Da sempre la scienza sostiene che la musica favorisca un miglioramento dell’attività cerebrale, ma dopo il risultato di uno studio canadese, c’è la certezza che il cervello e la mente, abbiano benefici a lungo termine proprio grazie alla musica.
Siamo a Toronto, in Canada. Gavin Bidelman ha effettuato una ricerca presso il Rotman Research Institute i cui risultati sono stati interamente pubblicati sulla rivista scientifica Journal of Neuroscience.
La recente scoperta mette in evidenza l’importanza di imparare a suonare uno strumento in età adolescenziale e procedere con l’allenamento per almeno una decina di anni.
Questa attività sarebbe in grado di migliorare le funzioni neurali con benefici evidenti soprattutto in età avanzata.Lo studio punta a spiegare come la musica e quindi il coinvolgimento del cervello, possa prevenire il decadimento delle abilità nei discorsi e nell’ascolto delle persone più mature.Con l’avanzare degli anni, è più difficile comprendere un discorso perché il sistema nervoso centrale che controlla l’identificazione acustica ed è responsabile dell’analisi del contesto, si indebolisce inesorabilmente con il passare del tempo.
Iniziare a praticare uno strumento, ha una duplice funzione benefica.
Il primo vantaggio, lo si ha nell’immediata adolescenza, quando grazie all’interazione musicale, il cervello ottiene una spinta cognitiva in grado di porre le basi per il futuro.

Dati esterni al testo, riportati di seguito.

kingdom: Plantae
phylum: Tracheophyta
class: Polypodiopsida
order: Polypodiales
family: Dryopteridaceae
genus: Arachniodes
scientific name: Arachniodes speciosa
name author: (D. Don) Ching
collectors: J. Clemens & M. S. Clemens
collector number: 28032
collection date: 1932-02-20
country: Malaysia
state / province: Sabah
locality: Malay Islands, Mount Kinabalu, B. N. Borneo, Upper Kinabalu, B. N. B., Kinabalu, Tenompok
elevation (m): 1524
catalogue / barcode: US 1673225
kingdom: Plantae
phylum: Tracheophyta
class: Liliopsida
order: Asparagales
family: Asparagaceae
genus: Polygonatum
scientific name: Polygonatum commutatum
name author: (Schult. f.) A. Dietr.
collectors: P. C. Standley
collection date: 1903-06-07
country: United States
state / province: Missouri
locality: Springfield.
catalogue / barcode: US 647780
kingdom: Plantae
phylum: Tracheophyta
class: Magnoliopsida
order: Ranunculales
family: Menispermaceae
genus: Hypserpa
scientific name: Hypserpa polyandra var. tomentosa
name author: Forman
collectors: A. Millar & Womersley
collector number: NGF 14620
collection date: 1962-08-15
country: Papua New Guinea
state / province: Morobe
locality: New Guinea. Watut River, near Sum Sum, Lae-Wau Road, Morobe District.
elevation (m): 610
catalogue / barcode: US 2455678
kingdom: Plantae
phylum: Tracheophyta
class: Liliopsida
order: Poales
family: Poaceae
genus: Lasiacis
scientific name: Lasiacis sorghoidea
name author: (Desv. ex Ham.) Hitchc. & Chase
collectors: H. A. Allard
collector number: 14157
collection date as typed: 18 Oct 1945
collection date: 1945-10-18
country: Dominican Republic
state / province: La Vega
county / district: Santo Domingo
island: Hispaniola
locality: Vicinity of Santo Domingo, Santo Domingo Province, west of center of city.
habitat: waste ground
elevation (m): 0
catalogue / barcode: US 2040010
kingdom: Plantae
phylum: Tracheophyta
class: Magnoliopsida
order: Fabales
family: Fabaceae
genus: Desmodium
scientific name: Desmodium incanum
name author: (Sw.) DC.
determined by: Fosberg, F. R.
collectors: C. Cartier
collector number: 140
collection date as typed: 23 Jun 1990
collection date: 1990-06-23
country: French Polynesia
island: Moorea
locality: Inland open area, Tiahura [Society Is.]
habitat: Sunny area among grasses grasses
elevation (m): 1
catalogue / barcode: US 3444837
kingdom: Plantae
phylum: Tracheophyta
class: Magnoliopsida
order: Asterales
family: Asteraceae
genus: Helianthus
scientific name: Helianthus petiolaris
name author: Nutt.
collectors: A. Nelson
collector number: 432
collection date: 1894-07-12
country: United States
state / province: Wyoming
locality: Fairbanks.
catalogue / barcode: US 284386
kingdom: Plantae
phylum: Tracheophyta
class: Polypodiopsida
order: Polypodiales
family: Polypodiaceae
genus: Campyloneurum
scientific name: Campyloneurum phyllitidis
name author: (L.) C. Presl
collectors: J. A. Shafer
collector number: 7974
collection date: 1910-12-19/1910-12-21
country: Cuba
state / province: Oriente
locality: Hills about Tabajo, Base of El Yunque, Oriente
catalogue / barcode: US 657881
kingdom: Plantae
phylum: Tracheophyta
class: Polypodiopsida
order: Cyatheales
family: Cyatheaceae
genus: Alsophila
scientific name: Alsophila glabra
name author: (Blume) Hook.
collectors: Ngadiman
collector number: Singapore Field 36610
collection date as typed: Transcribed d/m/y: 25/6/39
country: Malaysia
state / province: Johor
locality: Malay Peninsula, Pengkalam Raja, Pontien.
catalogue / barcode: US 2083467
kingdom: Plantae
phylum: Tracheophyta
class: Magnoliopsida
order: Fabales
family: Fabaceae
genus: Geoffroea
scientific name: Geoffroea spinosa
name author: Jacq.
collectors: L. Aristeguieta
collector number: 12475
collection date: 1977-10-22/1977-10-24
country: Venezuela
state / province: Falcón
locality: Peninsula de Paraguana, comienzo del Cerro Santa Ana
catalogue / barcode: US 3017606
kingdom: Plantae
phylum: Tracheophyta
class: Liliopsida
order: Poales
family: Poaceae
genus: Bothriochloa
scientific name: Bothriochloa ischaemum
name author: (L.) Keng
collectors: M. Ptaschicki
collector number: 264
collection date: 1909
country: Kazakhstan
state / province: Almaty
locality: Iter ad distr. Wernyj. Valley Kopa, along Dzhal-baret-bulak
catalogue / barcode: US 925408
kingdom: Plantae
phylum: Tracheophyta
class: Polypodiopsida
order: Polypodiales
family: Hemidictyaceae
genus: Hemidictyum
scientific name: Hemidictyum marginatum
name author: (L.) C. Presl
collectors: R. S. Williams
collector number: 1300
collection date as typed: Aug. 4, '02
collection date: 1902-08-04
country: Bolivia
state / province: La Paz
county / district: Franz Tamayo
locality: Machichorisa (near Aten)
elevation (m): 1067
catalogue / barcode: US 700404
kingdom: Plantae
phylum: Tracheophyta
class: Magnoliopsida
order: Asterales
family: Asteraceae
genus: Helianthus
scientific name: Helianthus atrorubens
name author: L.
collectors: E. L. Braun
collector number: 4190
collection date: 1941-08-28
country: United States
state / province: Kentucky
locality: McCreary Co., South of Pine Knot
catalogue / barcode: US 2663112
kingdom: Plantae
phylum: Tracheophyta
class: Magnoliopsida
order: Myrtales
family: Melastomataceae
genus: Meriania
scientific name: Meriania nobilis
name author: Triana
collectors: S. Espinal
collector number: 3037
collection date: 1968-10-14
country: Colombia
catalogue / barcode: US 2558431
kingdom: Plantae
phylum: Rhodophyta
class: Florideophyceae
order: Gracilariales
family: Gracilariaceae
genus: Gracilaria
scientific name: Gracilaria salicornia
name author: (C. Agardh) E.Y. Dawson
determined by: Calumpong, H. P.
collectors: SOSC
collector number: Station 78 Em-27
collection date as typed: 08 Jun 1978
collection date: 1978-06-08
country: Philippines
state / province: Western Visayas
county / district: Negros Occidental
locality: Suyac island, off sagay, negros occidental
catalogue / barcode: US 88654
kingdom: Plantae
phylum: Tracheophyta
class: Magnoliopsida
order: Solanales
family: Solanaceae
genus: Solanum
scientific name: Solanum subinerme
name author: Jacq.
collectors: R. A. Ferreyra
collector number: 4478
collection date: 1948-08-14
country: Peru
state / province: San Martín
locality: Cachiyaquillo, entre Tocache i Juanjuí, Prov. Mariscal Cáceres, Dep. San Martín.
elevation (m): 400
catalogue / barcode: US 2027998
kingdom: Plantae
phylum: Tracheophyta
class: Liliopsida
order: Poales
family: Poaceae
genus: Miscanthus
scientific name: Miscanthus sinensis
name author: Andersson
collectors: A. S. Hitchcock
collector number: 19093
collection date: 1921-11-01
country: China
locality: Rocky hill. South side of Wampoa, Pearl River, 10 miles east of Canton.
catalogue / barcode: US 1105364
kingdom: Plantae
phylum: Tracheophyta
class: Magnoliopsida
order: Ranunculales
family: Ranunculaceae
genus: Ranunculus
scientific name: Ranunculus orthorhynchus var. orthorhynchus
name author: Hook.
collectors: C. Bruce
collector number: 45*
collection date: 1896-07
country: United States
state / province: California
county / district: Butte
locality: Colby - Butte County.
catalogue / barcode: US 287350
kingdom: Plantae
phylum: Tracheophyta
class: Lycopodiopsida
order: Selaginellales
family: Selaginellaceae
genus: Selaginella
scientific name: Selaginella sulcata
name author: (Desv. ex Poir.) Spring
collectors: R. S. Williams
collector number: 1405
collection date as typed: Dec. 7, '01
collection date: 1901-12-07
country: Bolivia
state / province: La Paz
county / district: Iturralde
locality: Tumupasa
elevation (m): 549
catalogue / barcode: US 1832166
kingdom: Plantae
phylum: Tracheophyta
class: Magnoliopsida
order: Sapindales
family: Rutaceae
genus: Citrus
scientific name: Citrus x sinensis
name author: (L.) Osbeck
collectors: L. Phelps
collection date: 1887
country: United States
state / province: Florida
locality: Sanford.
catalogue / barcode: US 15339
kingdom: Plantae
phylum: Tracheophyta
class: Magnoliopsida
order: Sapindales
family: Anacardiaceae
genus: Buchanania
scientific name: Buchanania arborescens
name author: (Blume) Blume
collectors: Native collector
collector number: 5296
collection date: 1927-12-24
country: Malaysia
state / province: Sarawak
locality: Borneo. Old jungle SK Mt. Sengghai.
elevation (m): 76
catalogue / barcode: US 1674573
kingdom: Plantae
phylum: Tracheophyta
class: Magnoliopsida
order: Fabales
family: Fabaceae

Il secondo beneficio, lo si ottiene a lungo termine, quando grazie alla musica, la plasticità della corteccia cerebrale ottenuta grazie agli esercizi, rientra in gioco quando il cervello ne avrà più bisogno, ovvero negli anni maturi della vita adulta.
La ricerca sottolinea anche quanto sia importante e fondamentale l’insegnamento della musica nelle scuole e l’utilizzo della stessa nelle terapie riabilitative tra gli adulti.
I test effettuati in laboratorio, hanno preso un campione di 10 persone dai 55 ai 75 anni di età, tra i quali 10 che avevano studiato musica e 10 che invece non avevano mai imparato l’utilizzo di uno strumento. Le risposte registrate indicano valori di reazione da parte degli ex musicisti, di circa 2-3 volte superiore rispetto ai loro coetanei.
Nei test, chiamati EEG IMAGING, gli esaminati, sono stati messi in un laboratorio privo di distrazioni e con cuffie alle orecchie. Collegati poi ad un elettroencefalogramma, hanno dovuto identificare dei suoni che variavano da semplici vocali fino ad un mix di suoni più complessi.
L’elettroencefalogramma, registrava il tempo di reazione dell’attività elettrica cerebrale tra la risposta del cervello e lo stimolo esterno al quale era chiamato a reagire.
Analizzando le onde grafiche sullo schermo e tenendo in costante osservazione i pazienti esaminati e le reazioni della loro attività neurale, i risultati ottenuti sono stupefacenti: gli adulti con un background musicale avevano una risposta cerebrale del 20% più veloce nell’identificare i suoni corretti.
I loro cervelli non solo quindi erano più attivi e veloci, ma erano anche in grado di dare dettagli più accurati e precisi.
Questo particolare studio scientifico, è riuscito a capire meglio come il cervello agisca sull’ambiente dell’acustica e come l’invecchiamento ne precluda le funzioni cognitive andando ad intaccare la capacità di capire ed intavolare discorsi.
Adesso il team universitario, vuole spingere un passo avanti lo studio appena effettuato e provare a capire se una breve interazione con la musica anche in età avanzata, possa avere dei benefici o se è invece ormai troppo tardi.